Cardiac arrest (CA) affects over 300,000 Americans annually and results in severe brain injury (impaired motility, memory loss, or death) due to poor recovery. Over stimulation of glutamatergic N-methyl-D-aspartate receptor (NMDAR) channel activation, allows Ca² ions to enter cells, triggers a cascade of excitotoxic events and eventual neuronal death, but down-regulation of NMDAR post arrest may contribute to progressive injury. Previous studies have indicated that NMDARs are down-regulated within hours to days after resuscitation, therefore re-stimulation of NMDARs after CA should improve neurological outcome.
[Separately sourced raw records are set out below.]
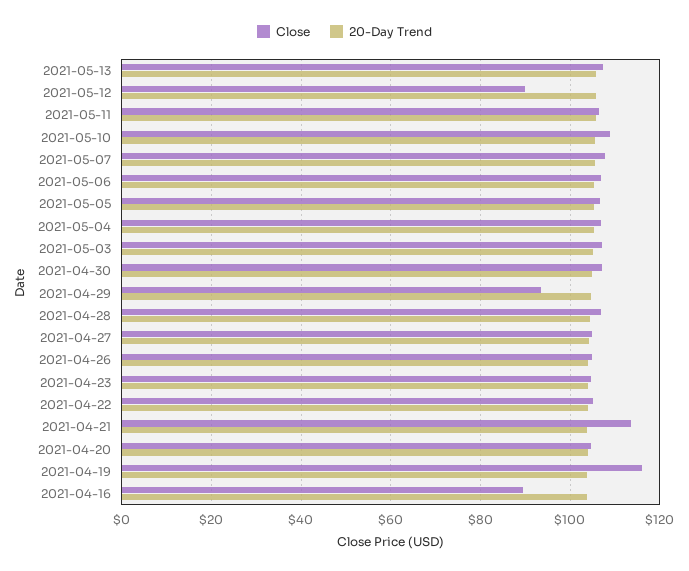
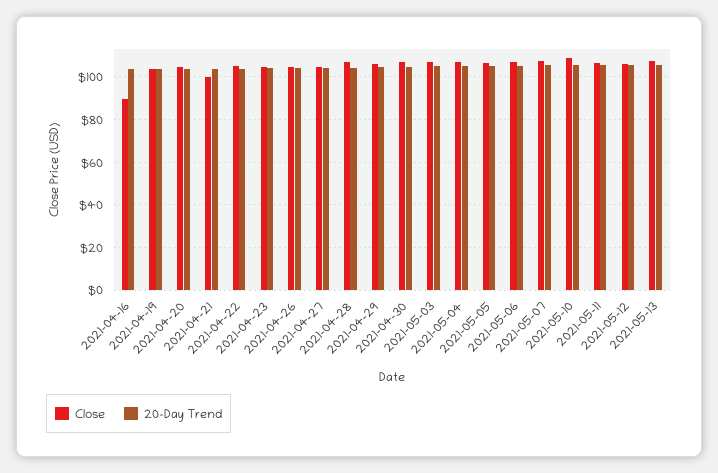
  {
    "Close": {
      "2021-05-13": 108,
-     "2021-05-12": 90,
+     "2021-05-12": 105,
      "2021-05-11": 106,
      "2021-05-10": 108,
      "2021-05-07": 108,
      "2021-05-06": 106,
      "2021-05-05": 106,
      "2021-05-04": 106,
      "2021-05-03": 108,
      "2021-04-30": 108,
-     "2021-04-29": 94,
+     "2021-04-29": 105,
      "2021-04-28": 106,
      "2021-04-27": 104,
      "2021-04-26": 104,
      "2021-04-23": 104,
      "2021-04-22": 106,
-     "2021-04-21": 114,
+     "2021-04-21": 100,
      "2021-04-20": 104,
-     "2021-04-19": 116,
+     "2021-04-19": 105,
      "2021-04-16": 90
    },
    "20-Day Trend": {
      "2021-05-13": 106,
      "2021-05-12": 106,
      "2021-05-11": 106,
      "2021-05-10": 106,
      "2021-05-07": 106,
      "2021-05-06": 106,
      "2021-05-05": 106,
      "2021-05-04": 106,
      "2021-05-03": 106,
      "2021-04-30": 104,
      "2021-04-29": 104,
      "2021-04-28": 104,
      "2021-04-27": 104,
      "2021-04-26": 104,
      "2021-04-23": 104,
      "2021-04-22": 104,
      "2021-04-21": 104,
      "2021-04-20": 104,
      "2021-04-19": 104,
      "2021-04-16": 104
    }
  }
The purpose of this thesis was to: 1.) Implement an in vivo asphyxial CA (ACA) rat model at UAF to reproduce CA seen clinically in prenatal/pediatric populations, and 2.) Test the hypothesis that partial NMDAR agonist (D-cycloserine, DCS) would improve recovery from neuronal injury. Male Sprague Dawley rats (250-330g) were administered a low dose of DCS (10mg/kg, IP) 24 and 48hr after resuscitation from either 6 or 8-min ACA. Behavioral Neurological Deficit Scores (NDS) were taken at 2hr and daily for 7 days after ACA to assess injury. Histopathology assessed CA1 hippocampal neuronal injury. DCS had no effect on neurological improvement but the ACA model produced significant brain injury in rats regardless of CA duration.